START Supplied material
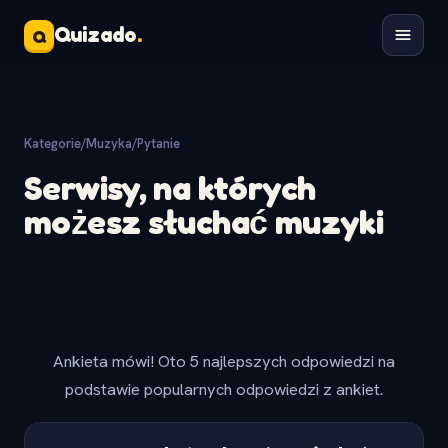
Quizado
.
Q
Kategorie
/
Muzyka
/
Pytanie
Serwisy, na których
możesz słuchać muzyki
Ankieta mówi! Oto 5 najlepszych odpowiedzi na
podstawie popularnych odpowiedzi z ankiet.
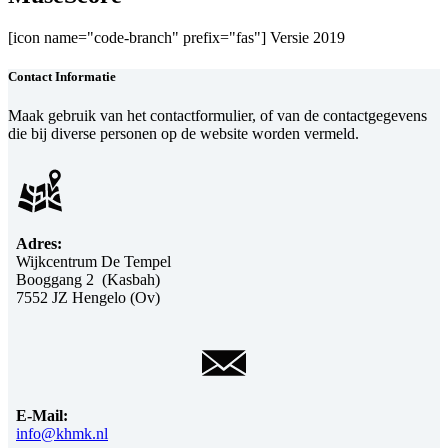
[icon name="code-branch" prefix="fas"] Versie 2019
Contact Informatie
Maak gebruik van het contactformulier, of van de contactgegevens
die bij diverse personen op de website worden vermeld.
Adres:
Wijkcentrum De Tempel
Booggang 2 (Kasbah)
7552 JZ Hengelo (Ov)
E-Mail:
info@khmk.nl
END Supplied material
* What you have to do
Return only the number of lines above that include the word "odpowiedzi".

* Solution for this exercise
2